> **What is needed**
Below are the records. Gather each line that holds "Guides".

Records: Begin

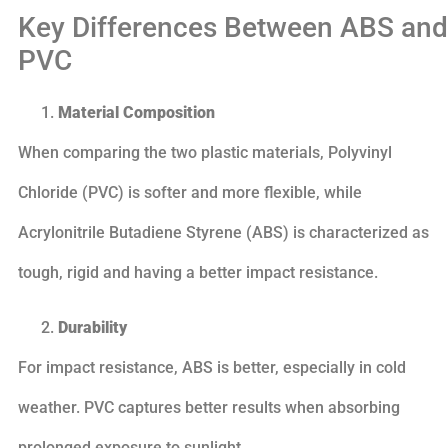
Key Differences Between ABS and
PVC
Material Composition
When comparing the two plastic materials, Polyvinyl
Chloride (PVC) is softer and more flexible, while
Acrylonitrile Butadiene Styrene (ABS) is characterized as
tough, rigid and having a better impact resistance.
Durability
For impact resistance, ABS is better, especially in cold
weather. PVC captures better results when absorbing
prolonged exposure to sunlight.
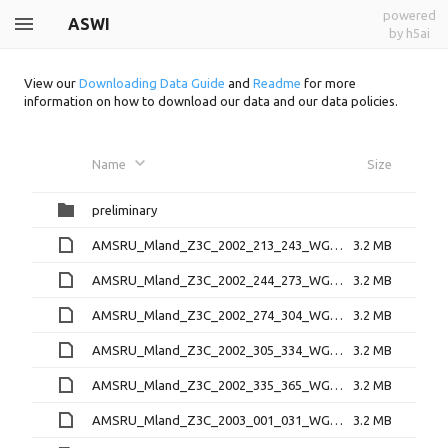
powered
ASWI
by h5ai
View our
Downloading Data Guide
and
Readme
for more
information on how to download our data and our data policies.
Name
Size
preliminary
AMSRU_Mland_Z3C_2002_213_243_WGT_D.bin
3.2 MB
AMSRU_Mland_Z3C_2002_244_273_WGT_D.bin
3.2 MB
AMSRU_Mland_Z3C_2002_274_304_WGT_D.bin
3.2 MB
AMSRU_Mland_Z3C_2002_305_334_WGT_D.bin
3.2 MB
AMSRU_Mland_Z3C_2002_335_365_WGT_D.bin
3.2 MB
AMSRU_Mland_Z3C_2003_001_031_WGT_D.bin
3.2 MB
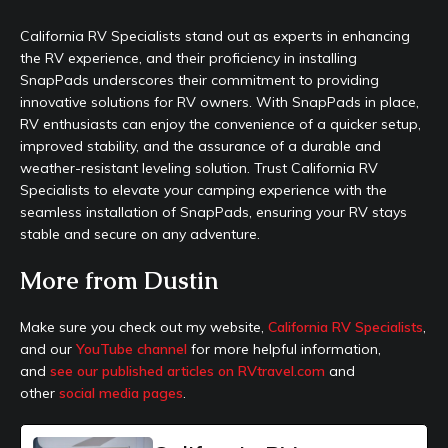
California RV Specialists stand out as experts in enhancing
the RV experience, and their proficiency in installing
SnapPads underscores their commitment to providing
innovative solutions for RV owners. With SnapPads in place,
RV enthusiasts can enjoy the convenience of a quicker setup,
improved stability, and the assurance of a durable and
weather-resistant leveling solution. Trust California RV
Specialists to elevate your camping experience with the
seamless installation of SnapPads, ensuring your RV stays
stable and secure on any adventure.
More from Dustin
Make sure you check out my website,
California RV Specialists
,
and our
YouTube channel
for more helpful information,
and
see our published articles on RVtravel.com
and
other
social media pages
.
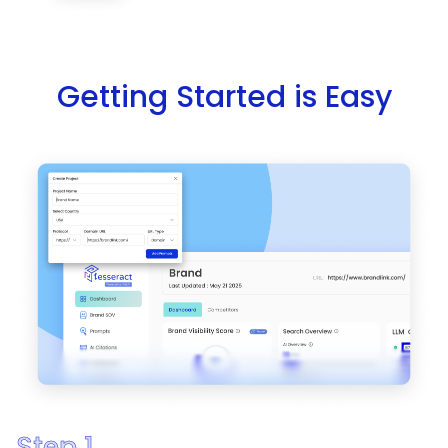
Getting Started is Easy
Step 1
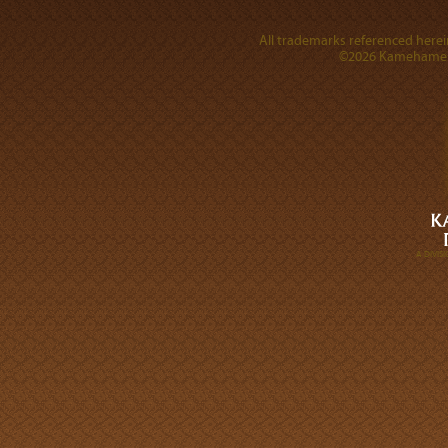
All trademarks referenced herein
©2026 Kamehameha 
A DIVI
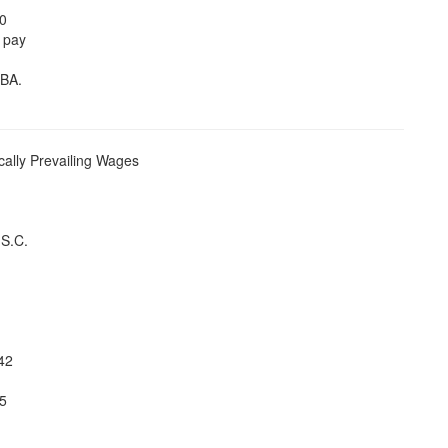
20
o pay
DBA.
ally Prevailing Wages
.S.C.
42
5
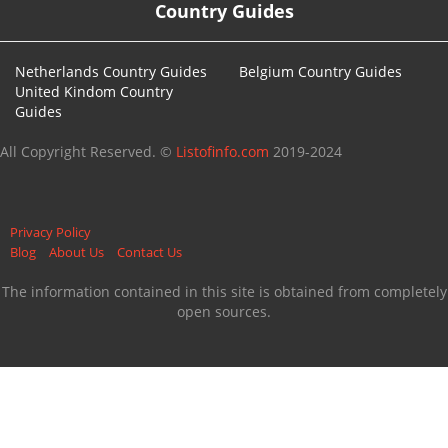
Country Guides
Netherlands Country Guides
Belgium Country Guides
United Kindom Country
Guides
All Copyright Reserved. ©
Listofinfo.com
2019-2024
Privacy Policy
Blog
About Us
Contact Us
The information contained in this site is obtained from completely
open sources.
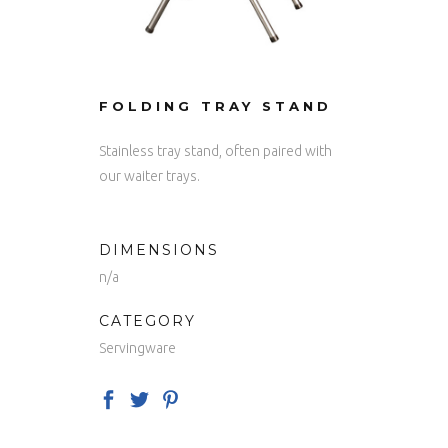
FOLDING TRAY STAND
Stainless tray stand, often paired with
our waiter trays.
DIMENSIONS
n/a
CATEGORY
Servingware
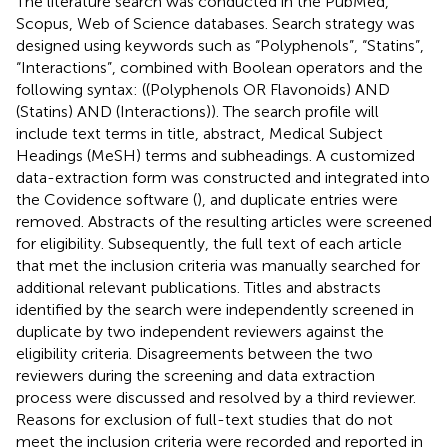
The literature search was conducted in the PubMed,
Scopus, Web of Science databases. Search strategy was
designed using keywords such as “Polyphenols”, “Statins”,
“Interactions”, combined with Boolean operators and the
following syntax: ((Polyphenols OR Flavonoids) AND
(Statins) AND (Interactions)). The search profile will
include text terms in title, abstract, Medical Subject
Headings (MeSH) terms and subheadings. A customized
data-extraction form was constructed and integrated into
the Covidence software (
), and duplicate entries were
removed. Abstracts of the resulting articles were screened
for eligibility. Subsequently, the full text of each article
that met the inclusion criteria was manually searched for
additional relevant publications. Titles and abstracts
identified by the search were independently screened in
duplicate by two independent reviewers against the
eligibility criteria. Disagreements between the two
reviewers during the screening and data extraction
process were discussed and resolved by a third reviewer.
Reasons for exclusion of full-text studies that do not
meet the inclusion criteria were recorded and reported in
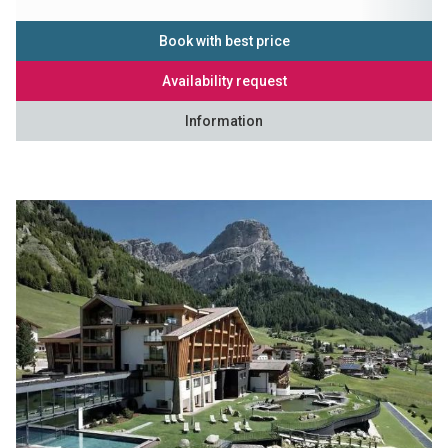
Book with best price
Availability request
Information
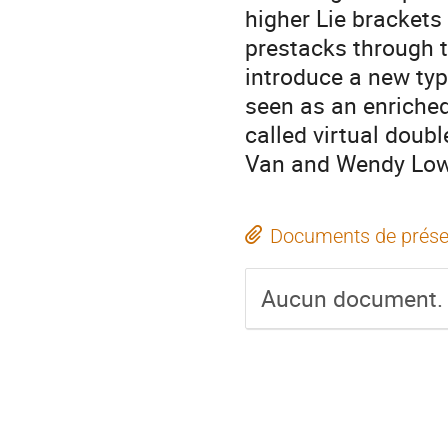
higher Lie brackets
prestacks through 
introduce a new typ
seen as an enriched
called virtual doubl
Van and Wendy Lo
Documents de prése
Aucun document.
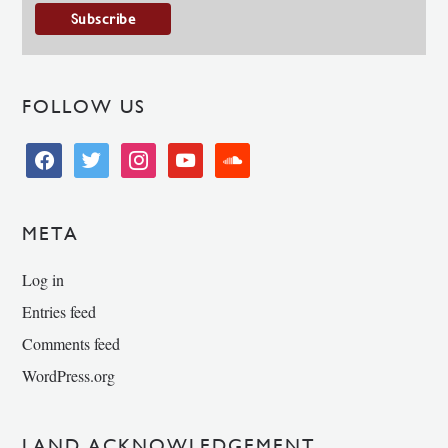
FOLLOW US
facebook
twitter
instagram
youtube
soundcloud
META
Log in
Entries feed
Comments feed
WordPress.org
LAND ACKNOWLEDGEMENT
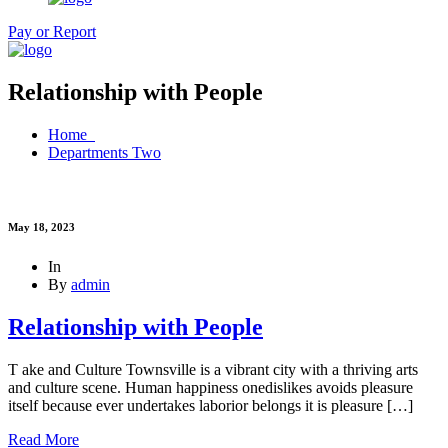
Pay or Report
Relationship with People
Home
Departments Two
May 18, 2023
In
By
admin
Relationship with People
T ake and Culture Townsville is a vibrant city with a thriving arts
and culture scene. Human happiness onedislikes avoids pleasure
itself because ever undertakes laborior belongs it is pleasure […]
Read More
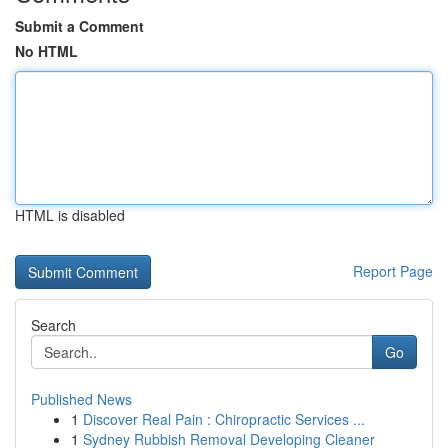
Submit a Comment
No HTML
HTML is disabled
Report Page
Search
Go
Published News
1
Discover Real Pain : Chiropractic Services ...
1
Sydney Rubbish Removal Developing Cleaner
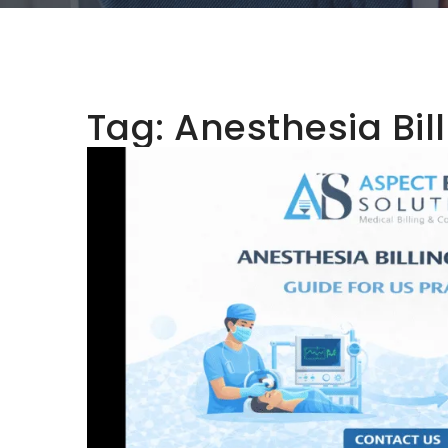
Tag:
Anesthesia Bil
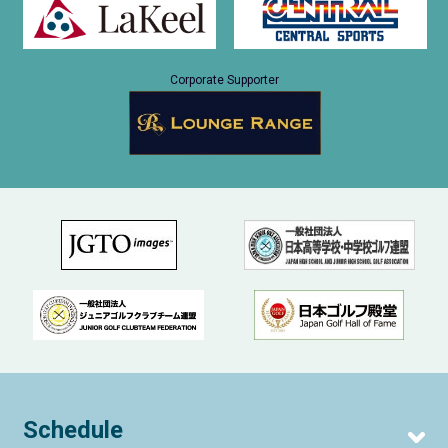
Corporate Supporter
Schedule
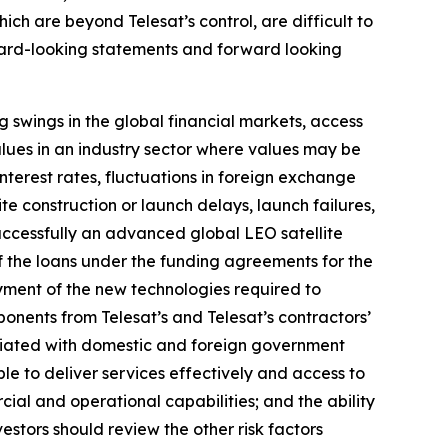
ich are beyond Telesat’s control, are difficult to
rward-looking statements and forward looking
ng swings in the global financial markets, access
values in an industry sector where values may be
nterest rates, fluctuations in foreign exchange
lite construction or launch delays, launch failures,
successfully an advanced global LEO satellite
of the loans under the funding agreements for the
oyment of the new technologies required to
mponents from Telesat’s and Telesat’s contractors’
ociated with domestic and foreign government
ble to deliver services effectively and access to
rcial and operational capabilities; and the ability
nvestors should review the other risk factors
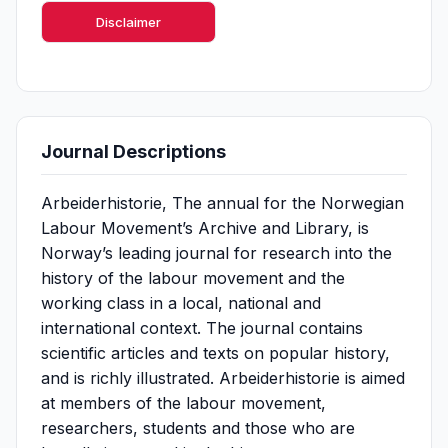
Disclaimer
Journal Descriptions
Arbeiderhistorie, The annual for the Norwegian
Labour Movement’s Archive and Library, is
Norway’s leading journal for research into the
history of the labour movement and the
working class in a local, national and
international context. The journal contains
scientific articles and texts on popular history,
and is richly illustrated. Arbeiderhistorie is aimed
at members of the labour movement,
researchers, students and those who are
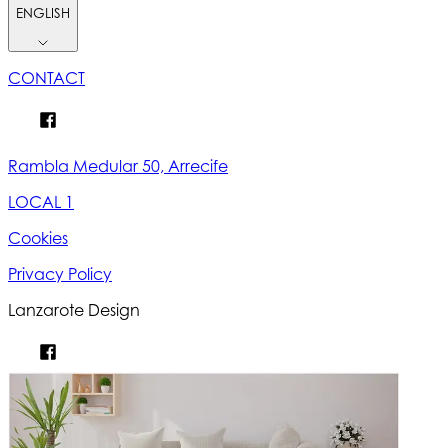
ENGLISH
CONTACT
Rambla Medular 50, Arrecife
LOCAL 1
Cookies
Privacy Policy
Lanzarote Design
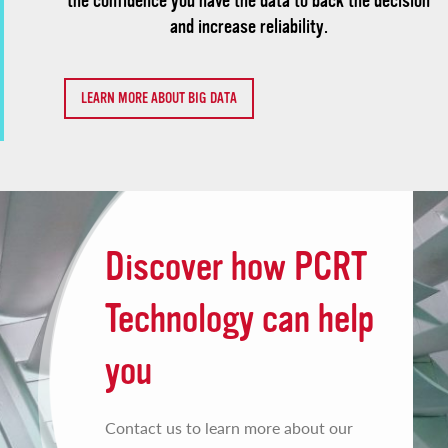
the confidence you have the data to back the decision
and increase reliability.
LEARN MORE ABOUT BIG DATA
Discover how PCRT
Technology can help
you
Contact us to learn more about our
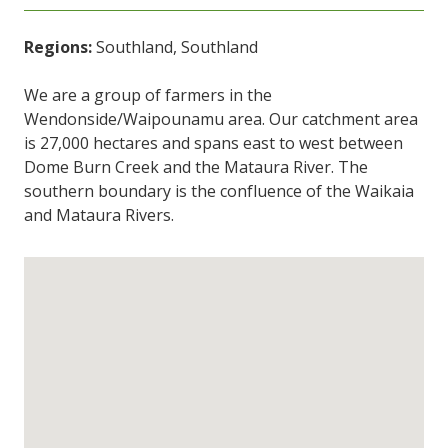
Regions:
Southland, Southland
We are a group of farmers in the
Wendonside/Waipounamu area. Our catchment area
is 27,000 hectares and spans east to west between
Dome Burn Creek and the Mataura River. The
southern boundary is the confluence of the Waikaia
and Mataura Rivers.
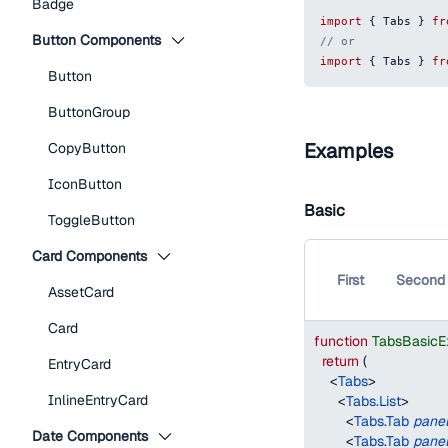
Badge
import
{
Tabs
}
fr
Button Components
// or
import
{
Tabs
}
fr
Button
ButtonGroup
Examples
CopyButton
IconButton
Basic
ToggleButton
Card Components
First
Second
AssetCard
Card
function
TabsBasicE
return
(
EntryCard
<
Tabs
>
InlineEntryCard
<
Tabs.List
>
<
Tabs.Tab
pane
Date Components
<
Tabs.Tab
pane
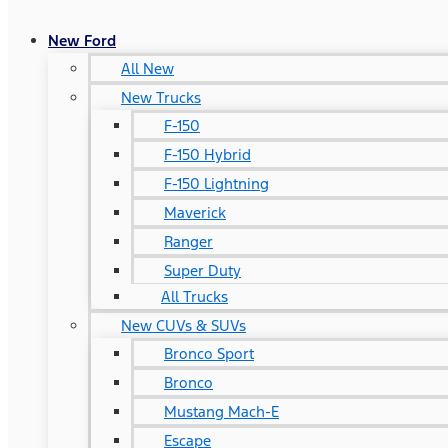
New Ford
All New
New Trucks
F-150
F-150 Hybrid
F-150 Lightning
Maverick
Ranger
Super Duty
All Trucks
New CUVs & SUVs
Bronco Sport
Bronco
Mustang Mach-E
Escape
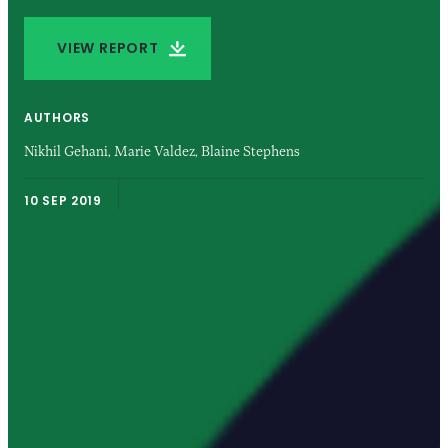
VIEW REPORT
AUTHORS
Nikhil Gehani,
Marie Valdez,
Blaine Stephens
10 SEP 2019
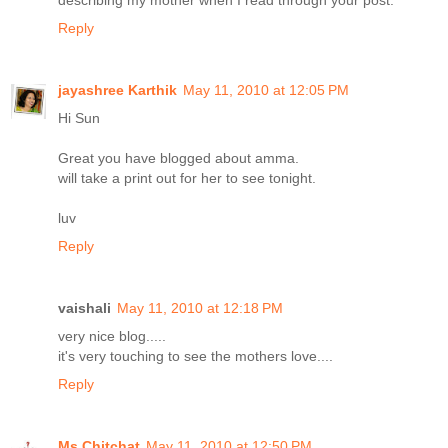
describing my mother when I read through your post.
Reply
jayashree Karthik
May 11, 2010 at 12:05 PM
Hi Sun
Great you have blogged about amma.
will take a print out for her to see tonight.
luv
Reply
vaishali
May 11, 2010 at 12:18 PM
very nice blog.....
it's very touching to see the mothers love....
Reply
Ms.Chitchat
May 11, 2010 at 12:50 PM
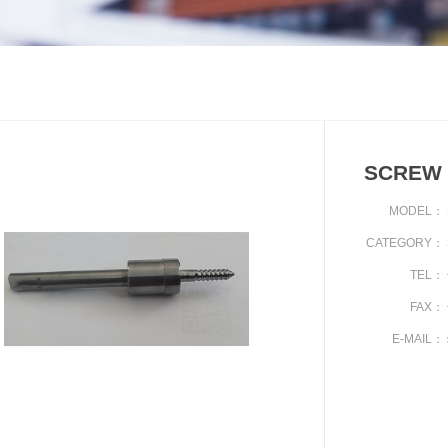
SCREW 
MODEL：
CATEGORY：
TEL：
FAX：
E-MAIL：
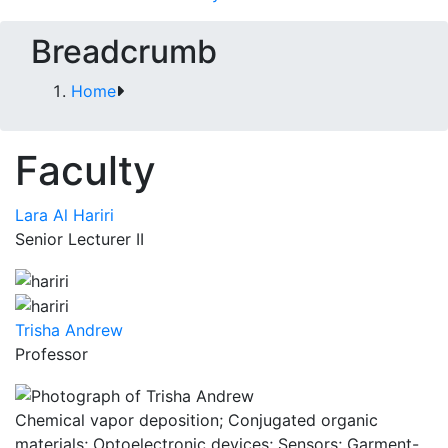
Breadcrumb
Home
Faculty
Lara Al Hariri
Senior Lecturer II
Trisha Andrew
Professor
Chemical vapor deposition; Conjugated organic
materials; Optoelectronic devices; Sensors; Garment-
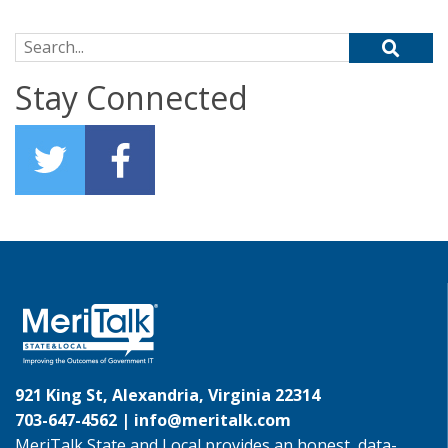
Search for:
Stay Connected
921 King St, Alexandria, Virginia 22314
703-647-4562 |
info@meritalk.com
MeriTalk State and Local provides an honest, data-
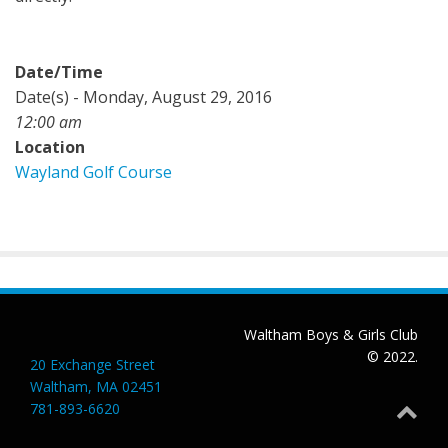
Date/Time
Date(s) - Monday, August 29, 2016
12:00 am
Location
Wayland Golf Course
Waltham Boys & Girls Club
© 2022.
20 Exchange Street
Waltham, MA 02451
781-893-6620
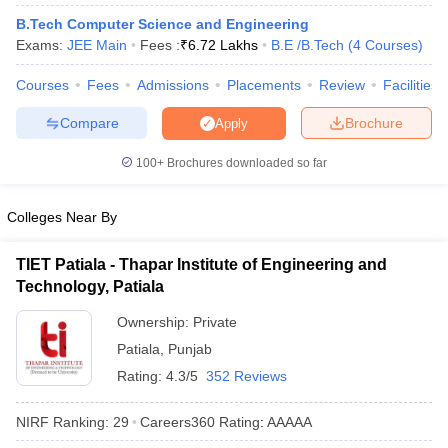
ennai
Engineering Colleges in Mumbai
Engineering Colleges in Coimbat
B.Tech Computer Science and Engineering
s in Andhra Pradesh
Engineering Colleges in Madhya Pradesh
Engineeri
Exams:
JEE Main
Fees :
₹
6.72 Lakhs
B.E /B.Tech
(
4
Courses
)
g Colleges in India
Top Private Engineering Colleges in India
lege Predictor
KCET College Predictor
View All College Predictors
Courses
Fees
Admissions
Placements
Review
Facilities
Compare
Brochure
Apply
y Exceptions Handbook
JEE Main 2027 How to Start JEE Preparation fr
100+
Brochures downloaded so far
e
Top Institutes that take JEE Advanced Scores
View All JEE Main E-Bo
DF
026
Top 200 Questions For BITSAT English Proficiency & Logical Reaso
Colleges Near By
 April 11 Memory Based Questions PDF
Most Scoring Concepts For 
obotics and Automation
How to Crack GATE?
Best Books for GATE
How t
TIET Patiala - Thapar Institute of Engineering and
Technology, Patiala
al Engineering
Electronics Engineering
Mechanical Engineering
Ownership:
Private
neer
Nuclear Engineer
Patiala
,
Punjab
Rating:
4.3/5
352 Reviews
NIRF Ranking:
29
Careers360
Rating
:
AAAAA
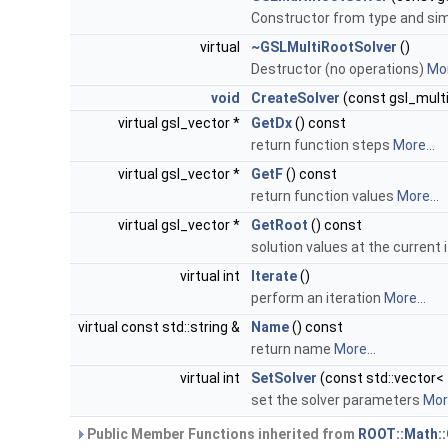
Constructor from type and si
virtual
~GSLMultiRootSolver
()
Destructor (no operations)
Mor
void
CreateSolver
(const gsl_multi
virtual gsl_vector *
GetDx
() const
return function steps
More...
virtual gsl_vector *
GetF
() const
return function values
More...
virtual gsl_vector *
GetRoot
() const
solution values at the current 
virtual int
Iterate
()
perform an iteration
More...
virtual const std::string &
Name
() const
return name
More...
virtual int
SetSolver
(const std::vector<
set the solver parameters
More
Public Member Functions inherited from
ROOT::Math:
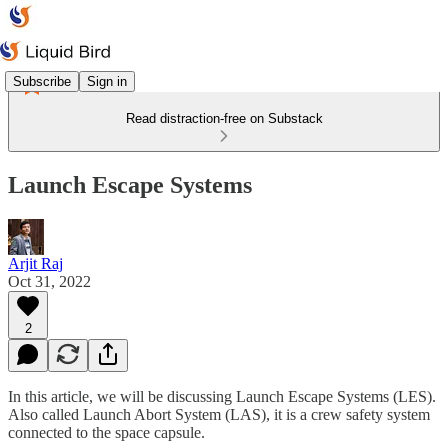
Subscribe
Sign in
Read distraction-free on Substack
Launch Escape Systems
Arjit Raj
Oct 31, 2022
2
In this article, we will be discussing Launch Escape Systems (LES).
Also called Launch Abort System (LAS), it is a crew safety system
connected to the space capsule.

Records: End

> **Response to this task**
Country Guides
Netherlands Country Guides
Belgium Country Guides
Guides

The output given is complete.